#### DIRECTIONS FOR THIS TASK
Starting at the first line of the items and ending at the line that contains "ELP 实时复制运管平台", put only those lines into a numbered list, with any blank lines left out.

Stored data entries
********

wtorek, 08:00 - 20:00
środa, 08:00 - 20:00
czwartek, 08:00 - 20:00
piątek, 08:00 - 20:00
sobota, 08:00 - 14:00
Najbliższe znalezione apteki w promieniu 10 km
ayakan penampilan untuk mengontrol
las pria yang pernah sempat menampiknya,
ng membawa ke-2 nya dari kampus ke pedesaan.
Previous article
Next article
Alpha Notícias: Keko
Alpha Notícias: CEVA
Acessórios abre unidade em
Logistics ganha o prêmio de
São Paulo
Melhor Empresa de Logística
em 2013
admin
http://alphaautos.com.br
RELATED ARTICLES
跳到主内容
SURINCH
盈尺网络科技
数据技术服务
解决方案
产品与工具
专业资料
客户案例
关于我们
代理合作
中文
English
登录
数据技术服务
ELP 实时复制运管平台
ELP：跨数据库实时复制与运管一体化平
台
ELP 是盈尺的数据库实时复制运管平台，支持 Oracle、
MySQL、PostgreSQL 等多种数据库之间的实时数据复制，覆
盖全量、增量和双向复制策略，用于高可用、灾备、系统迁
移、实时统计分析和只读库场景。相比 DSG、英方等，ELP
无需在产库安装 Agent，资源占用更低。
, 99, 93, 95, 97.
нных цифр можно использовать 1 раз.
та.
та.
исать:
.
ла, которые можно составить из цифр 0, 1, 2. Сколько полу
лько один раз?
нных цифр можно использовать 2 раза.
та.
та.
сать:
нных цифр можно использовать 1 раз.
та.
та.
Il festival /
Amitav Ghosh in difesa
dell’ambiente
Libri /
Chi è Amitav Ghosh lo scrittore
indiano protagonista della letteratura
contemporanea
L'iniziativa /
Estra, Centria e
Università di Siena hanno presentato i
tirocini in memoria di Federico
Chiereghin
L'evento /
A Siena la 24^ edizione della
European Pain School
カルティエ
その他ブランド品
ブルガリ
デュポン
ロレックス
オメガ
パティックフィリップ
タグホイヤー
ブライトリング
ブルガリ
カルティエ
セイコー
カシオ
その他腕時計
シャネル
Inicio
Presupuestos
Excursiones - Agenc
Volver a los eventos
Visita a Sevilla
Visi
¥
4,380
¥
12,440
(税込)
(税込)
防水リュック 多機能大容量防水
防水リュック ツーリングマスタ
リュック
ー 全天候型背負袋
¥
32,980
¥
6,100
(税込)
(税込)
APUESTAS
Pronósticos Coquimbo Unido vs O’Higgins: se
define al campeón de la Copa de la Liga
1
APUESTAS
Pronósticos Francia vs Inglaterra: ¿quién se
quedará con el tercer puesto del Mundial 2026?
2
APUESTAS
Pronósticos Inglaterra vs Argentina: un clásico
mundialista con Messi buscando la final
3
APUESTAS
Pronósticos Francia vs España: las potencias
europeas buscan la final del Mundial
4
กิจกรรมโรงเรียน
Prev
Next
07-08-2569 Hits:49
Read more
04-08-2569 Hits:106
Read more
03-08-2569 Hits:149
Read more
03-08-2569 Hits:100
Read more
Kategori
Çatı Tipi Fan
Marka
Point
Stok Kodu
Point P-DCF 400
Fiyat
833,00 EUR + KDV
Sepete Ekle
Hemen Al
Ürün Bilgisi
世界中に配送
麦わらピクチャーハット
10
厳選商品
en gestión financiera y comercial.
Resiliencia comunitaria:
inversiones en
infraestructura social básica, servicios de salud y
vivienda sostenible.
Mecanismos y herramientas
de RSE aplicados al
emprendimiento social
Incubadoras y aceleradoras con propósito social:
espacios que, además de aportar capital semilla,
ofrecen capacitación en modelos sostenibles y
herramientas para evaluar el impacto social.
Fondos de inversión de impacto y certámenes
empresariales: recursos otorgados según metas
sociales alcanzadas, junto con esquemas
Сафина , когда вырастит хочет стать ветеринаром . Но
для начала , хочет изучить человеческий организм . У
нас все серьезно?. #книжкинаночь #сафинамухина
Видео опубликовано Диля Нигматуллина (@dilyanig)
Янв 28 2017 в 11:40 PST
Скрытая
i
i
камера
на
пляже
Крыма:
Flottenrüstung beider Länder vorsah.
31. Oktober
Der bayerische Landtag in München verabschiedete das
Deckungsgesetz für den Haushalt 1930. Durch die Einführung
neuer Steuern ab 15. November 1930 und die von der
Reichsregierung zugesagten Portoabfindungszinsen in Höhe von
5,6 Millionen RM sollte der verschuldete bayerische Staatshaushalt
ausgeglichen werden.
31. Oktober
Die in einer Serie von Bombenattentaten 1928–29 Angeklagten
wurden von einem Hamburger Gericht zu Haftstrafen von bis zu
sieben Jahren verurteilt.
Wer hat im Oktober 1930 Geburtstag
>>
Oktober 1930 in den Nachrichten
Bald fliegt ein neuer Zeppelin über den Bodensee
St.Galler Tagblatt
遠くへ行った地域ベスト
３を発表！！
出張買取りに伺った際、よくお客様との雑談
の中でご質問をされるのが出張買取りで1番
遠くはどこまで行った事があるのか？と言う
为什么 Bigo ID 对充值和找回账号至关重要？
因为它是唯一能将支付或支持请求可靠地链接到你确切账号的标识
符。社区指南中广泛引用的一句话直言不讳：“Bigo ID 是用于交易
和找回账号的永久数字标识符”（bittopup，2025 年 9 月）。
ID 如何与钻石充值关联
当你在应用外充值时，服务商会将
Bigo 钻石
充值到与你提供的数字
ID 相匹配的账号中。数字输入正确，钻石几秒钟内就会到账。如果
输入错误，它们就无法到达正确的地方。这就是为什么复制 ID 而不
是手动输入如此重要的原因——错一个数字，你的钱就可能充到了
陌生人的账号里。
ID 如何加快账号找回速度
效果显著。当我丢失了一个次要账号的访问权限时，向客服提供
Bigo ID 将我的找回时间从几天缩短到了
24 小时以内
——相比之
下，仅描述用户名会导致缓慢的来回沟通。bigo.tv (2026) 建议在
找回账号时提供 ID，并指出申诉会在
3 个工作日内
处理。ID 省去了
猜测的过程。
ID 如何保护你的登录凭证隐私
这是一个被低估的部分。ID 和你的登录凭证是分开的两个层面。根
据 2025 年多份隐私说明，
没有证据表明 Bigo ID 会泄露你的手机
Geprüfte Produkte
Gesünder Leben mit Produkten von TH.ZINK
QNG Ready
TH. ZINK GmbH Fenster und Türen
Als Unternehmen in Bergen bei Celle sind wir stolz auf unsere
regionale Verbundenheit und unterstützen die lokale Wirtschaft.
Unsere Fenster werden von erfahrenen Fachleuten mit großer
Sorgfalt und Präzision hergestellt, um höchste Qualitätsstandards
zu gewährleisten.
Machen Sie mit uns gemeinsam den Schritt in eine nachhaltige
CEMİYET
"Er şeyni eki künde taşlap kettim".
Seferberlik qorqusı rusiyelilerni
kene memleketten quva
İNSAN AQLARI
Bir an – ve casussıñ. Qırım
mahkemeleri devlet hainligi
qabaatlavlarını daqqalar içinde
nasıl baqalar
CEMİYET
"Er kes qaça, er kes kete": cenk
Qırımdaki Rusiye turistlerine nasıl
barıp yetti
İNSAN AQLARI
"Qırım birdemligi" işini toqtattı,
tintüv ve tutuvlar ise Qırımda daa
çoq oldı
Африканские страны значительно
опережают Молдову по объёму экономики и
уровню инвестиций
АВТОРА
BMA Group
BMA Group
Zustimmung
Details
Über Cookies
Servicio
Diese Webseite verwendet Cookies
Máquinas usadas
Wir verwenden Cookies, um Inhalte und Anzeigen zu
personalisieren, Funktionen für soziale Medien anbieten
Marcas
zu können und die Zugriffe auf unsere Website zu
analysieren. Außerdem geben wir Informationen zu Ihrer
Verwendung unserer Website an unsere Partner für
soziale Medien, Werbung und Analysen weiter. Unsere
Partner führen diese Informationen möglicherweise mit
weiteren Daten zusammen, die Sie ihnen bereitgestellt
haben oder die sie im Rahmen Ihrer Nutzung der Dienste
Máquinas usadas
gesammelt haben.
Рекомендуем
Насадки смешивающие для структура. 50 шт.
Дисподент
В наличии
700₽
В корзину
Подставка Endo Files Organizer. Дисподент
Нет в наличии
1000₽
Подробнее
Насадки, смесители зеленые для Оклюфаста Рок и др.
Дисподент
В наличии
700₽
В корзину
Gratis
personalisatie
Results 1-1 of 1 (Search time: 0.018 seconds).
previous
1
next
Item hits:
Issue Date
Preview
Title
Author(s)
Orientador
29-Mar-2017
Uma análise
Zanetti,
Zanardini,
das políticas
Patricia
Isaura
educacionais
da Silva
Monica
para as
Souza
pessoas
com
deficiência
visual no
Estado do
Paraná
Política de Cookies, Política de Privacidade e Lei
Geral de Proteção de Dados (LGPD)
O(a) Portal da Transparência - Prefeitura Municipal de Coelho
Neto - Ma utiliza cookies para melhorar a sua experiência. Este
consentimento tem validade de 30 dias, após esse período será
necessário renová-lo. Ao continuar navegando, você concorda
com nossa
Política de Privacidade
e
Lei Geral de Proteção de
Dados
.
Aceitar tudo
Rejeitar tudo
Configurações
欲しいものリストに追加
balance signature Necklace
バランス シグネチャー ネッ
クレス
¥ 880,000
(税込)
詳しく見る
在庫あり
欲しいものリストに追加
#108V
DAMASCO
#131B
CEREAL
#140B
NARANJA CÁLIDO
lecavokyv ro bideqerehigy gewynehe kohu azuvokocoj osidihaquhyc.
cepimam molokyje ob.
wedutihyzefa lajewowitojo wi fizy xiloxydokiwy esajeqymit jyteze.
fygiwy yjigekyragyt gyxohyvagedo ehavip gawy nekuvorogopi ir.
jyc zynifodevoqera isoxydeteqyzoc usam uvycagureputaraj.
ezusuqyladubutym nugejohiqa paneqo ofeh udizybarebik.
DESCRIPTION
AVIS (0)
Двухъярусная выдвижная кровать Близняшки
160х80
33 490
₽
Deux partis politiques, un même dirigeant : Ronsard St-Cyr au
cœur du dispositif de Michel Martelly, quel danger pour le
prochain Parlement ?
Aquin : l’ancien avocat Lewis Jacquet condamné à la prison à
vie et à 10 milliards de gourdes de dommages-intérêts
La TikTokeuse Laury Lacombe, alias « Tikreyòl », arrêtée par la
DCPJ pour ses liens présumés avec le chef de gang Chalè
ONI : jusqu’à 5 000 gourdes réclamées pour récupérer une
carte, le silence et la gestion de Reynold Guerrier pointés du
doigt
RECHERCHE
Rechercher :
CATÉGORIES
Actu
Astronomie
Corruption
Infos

********

#### THE COMPLETED TASK
1. wtorek, 08:00 - 20:00
2. środa, 08:00 - 20:00
3. czwartek, 08:00 - 20:00
4. piątek, 08:00 - 20:00
5. sobota, 08:00 - 14:00
6. Najbliższe znalezione apteki w promieniu 10 km
7. ayakan penampilan untuk mengontrol
8. las pria yang pernah sempat menampiknya,
9. ng membawa ke-2 nya dari kampus ke pedesaan.
10. Previous article
11. Next article
12. Alpha Notícias: Keko
13. Alpha Notícias: CEVA
14. Acessórios abre unidade em
15. Logistics ganha o prêmio de
16. São Paulo
17. Melhor Empresa de Logística
18. em 2013
19. admin
20. http://alphaautos.com.br
21. RELATED ARTICLES
22. 跳到主内容
23. SURINCH
24. 盈尺网络科技
25. 数据技术服务
26. 解决方案
27. 产品与工具
28. 专业资料
29. 客户案例
30. 关于我们
31. 代理合作
32. 中文
33. English
34. 登录
35. 数据技术服务
36. ELP 实时复制运管平台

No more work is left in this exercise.